Die dreitägige festa del redentore ist eines der attraktivsten Ereignisse, die Venedig zu bieten hat: Seit 1577 werden die Feierlichkeiten jährlich am dritten Wochenende im Juli abgehalten, zum Dank für die Elösung von der großen Pestepidemie, die drei Jahre lang in der Stadt gewütet hatte (und der unter anderem auch Tizian zum Opfer gefallen war, samt seinem Sohn). Eine Schiffbrücke wird am Freitag von Zattere aus hinüber zur Giudecca geschlagen, am Samstag kurz vor Mitternacht auf dem Bacino di San Marco ein großes Feuerwerk abgebrannt, und am Sonntag schließlich werden drei Regatten abgehalten, mit pupparini und zweirudrigen Gondeln.
Hier also soll, wurde uns gesagt, die Gondel der Zuknft vorgestellt werden – ein Vorhaben, von dem die venezianischen Patrioten naturgemäß nicht sehr erfreut sein können. Wie auch wir, die geneigt sind, eine derartige Manifestation des »Fortschrotts« (Sissi Tax) als einen neuen Beweis für den multiplen Untergang Venedigs zu nehmen. Da war es uns dann eine Beruhigung, als wir erfuhren, daß es sich bei der fraglichen Aktion lediglich um ein Kunstprojekt handeln soll.
Marinetti übrigens hatte in den Zwanzigerjahren eine andere Vorstellung von der Zukunft der Gondel und Venedigs: Er schlug vor, die Kanäle allesamt zuzuschütten und die Gondeln durch Elektrotaxis zu ersetzen.

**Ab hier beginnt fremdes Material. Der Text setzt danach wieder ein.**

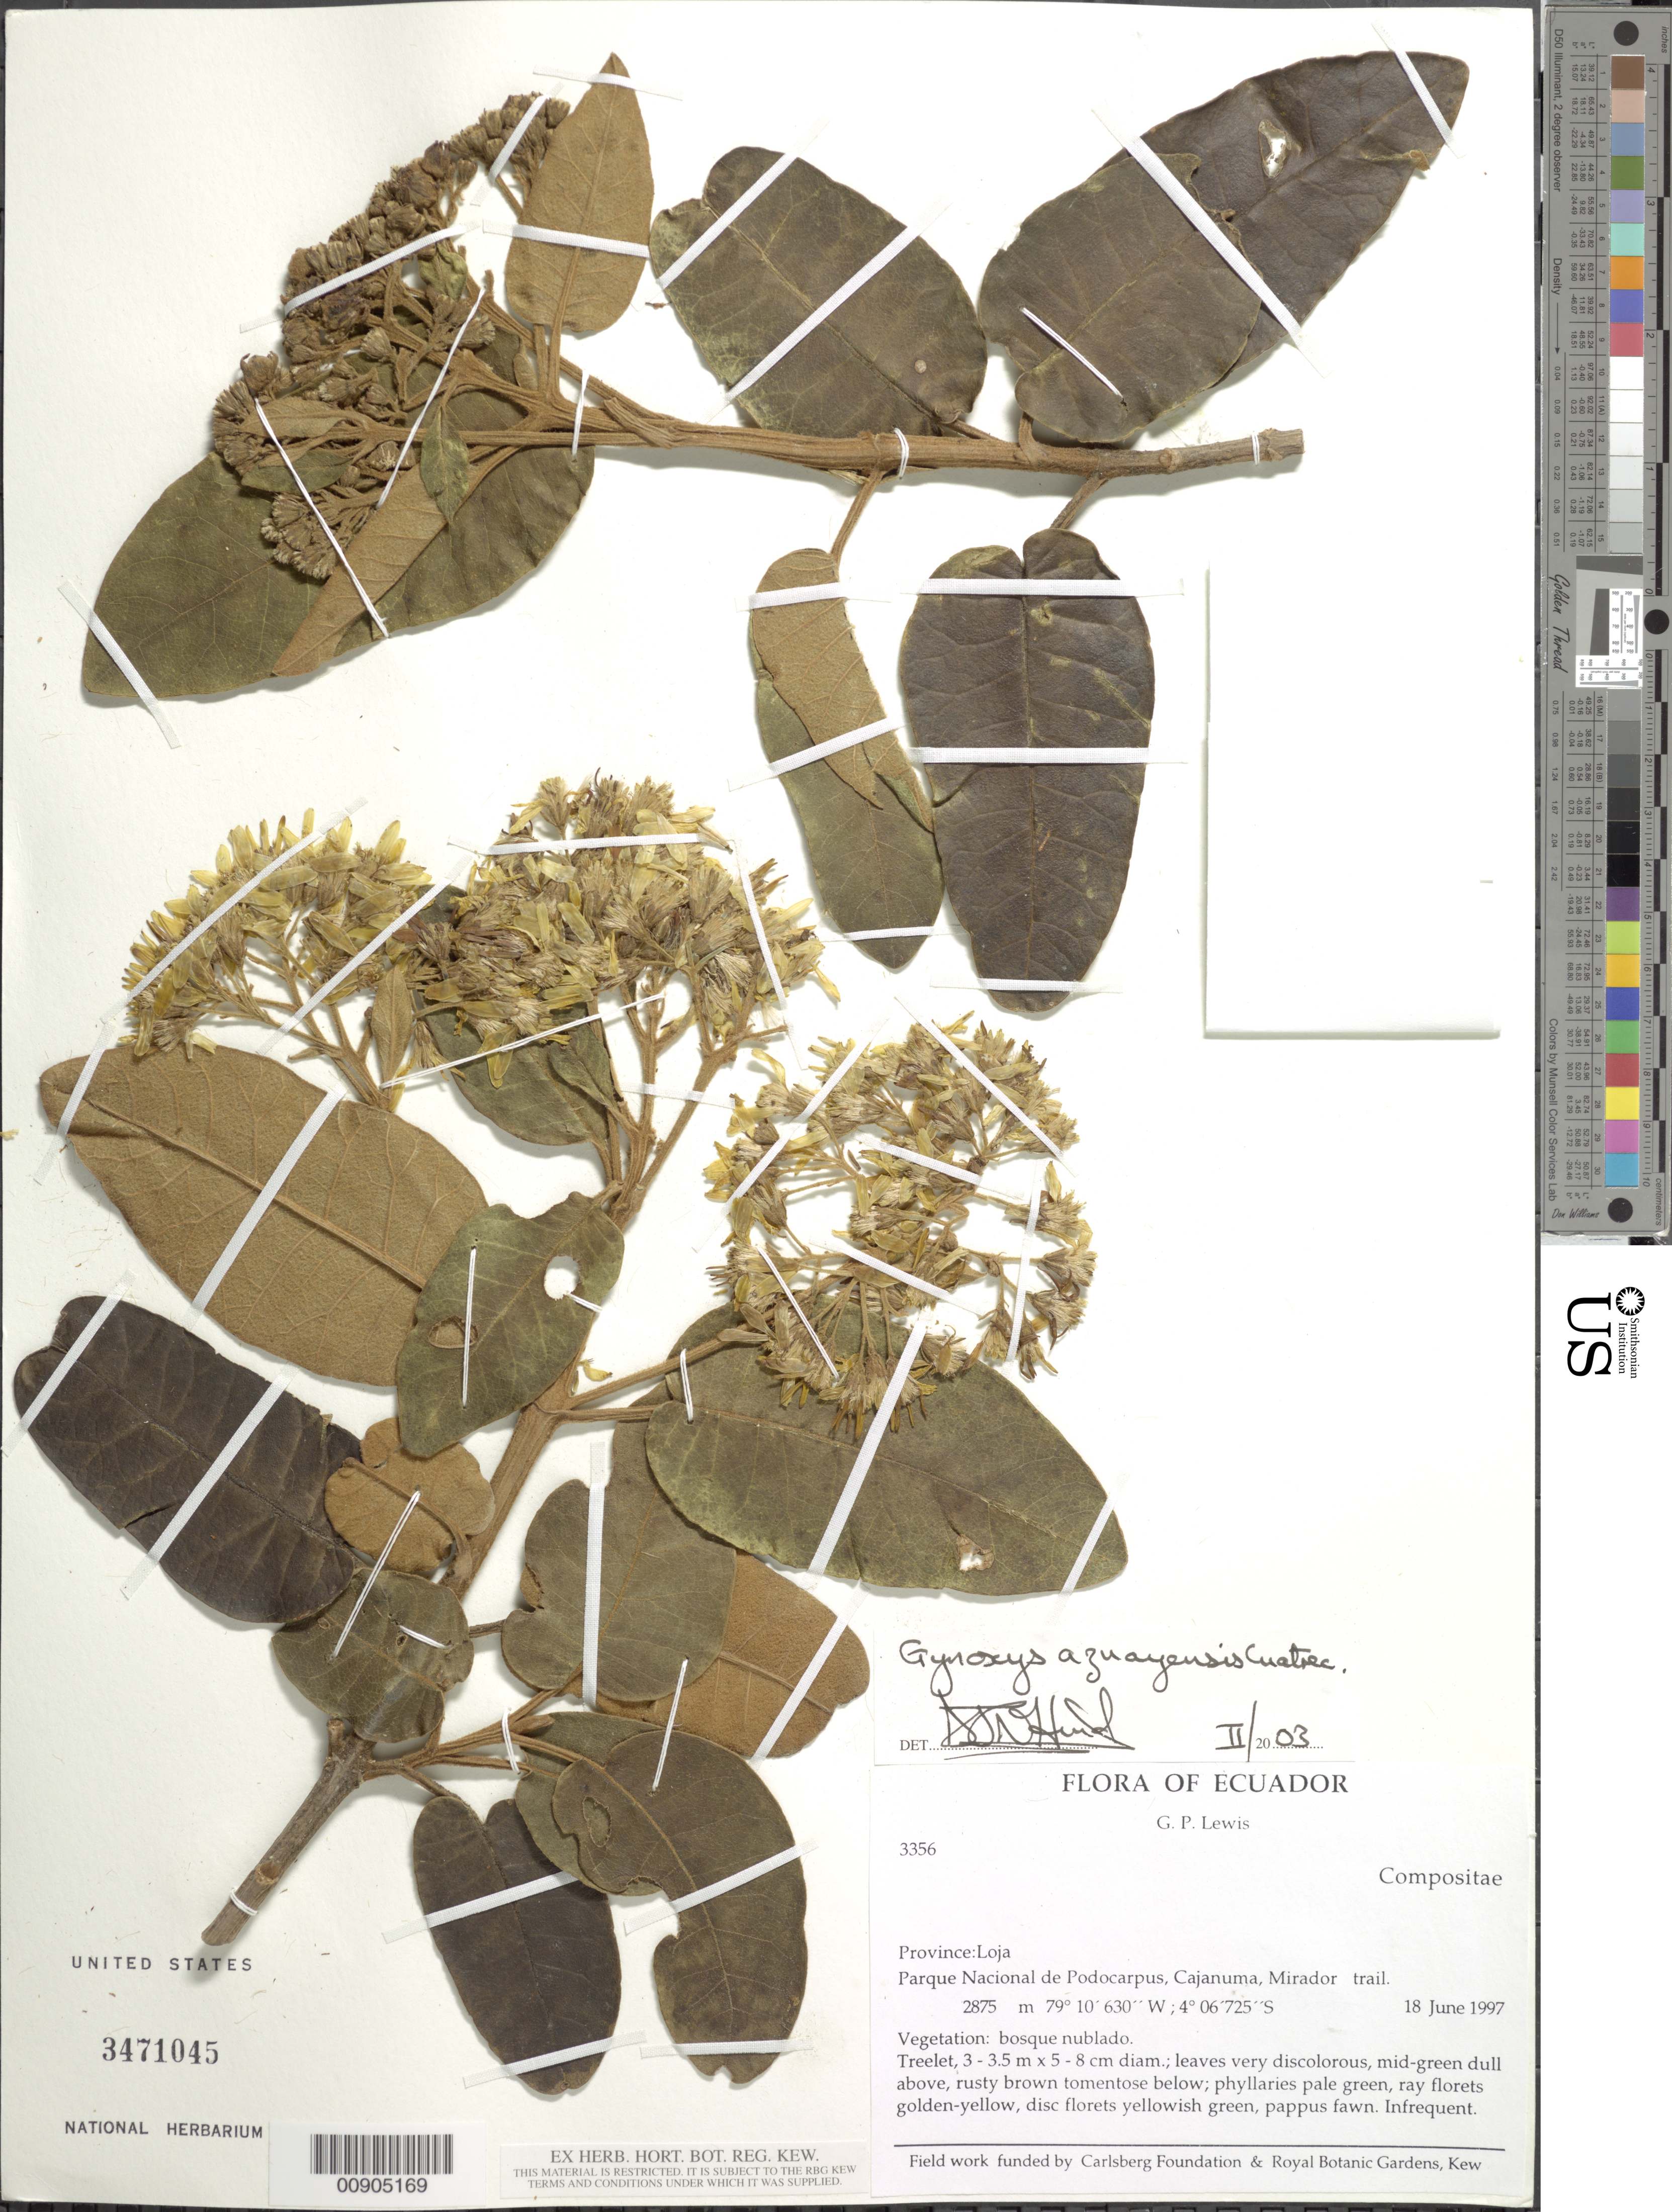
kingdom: Plantae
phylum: Tracheophyta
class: Magnoliopsida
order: Asterales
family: Asteraceae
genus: Gynoxys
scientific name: Gynoxys azuayensis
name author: Cuatrec.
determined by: Hind, N.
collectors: G. P. Lewis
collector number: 3356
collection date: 1997-06-18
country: Ecuador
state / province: Loja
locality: Parque Nacional de Podocarpus. Cajanuma, Mirador trail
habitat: Bosque nublado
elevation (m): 2875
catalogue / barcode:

Nachtrag. Eine hübsche Pointe ergab sich heute nachmittag, nach Abschluß obenstehenden Textes: Stand gestern, beim ersten versuchsweisen Einsatz der Plastikgondel, ein junger gondoliere an der forcola, so übernahm heute ein älterer, eher unbeholfener Herr von etwas öligen Anstrichs seinen Platz – der junge fürchtete um seinen Ruf, befürchtete gar den Ausschluß aus der Gondolierenzunft. Doch auch der alte, der die Gondelfahrerei nur als Hobby betreibt, stand bloß heute für den zweiten Probelauf zur Verfügung, denn auch ihm scheint wohl der Traditionsbruch ein zu heißes Eisen. Für das Ereignis selbst am morgigen Abend muß somit noch jemand gefunden werde, der den remo führt, und es ist alles andere als sicher, ob sich einer traut. — Es wird übrigens kolportiert, die Familie Manin, Nachfahren des Ludovico Manin, des letzten Dogen, finanziere die ganze Unternehmung.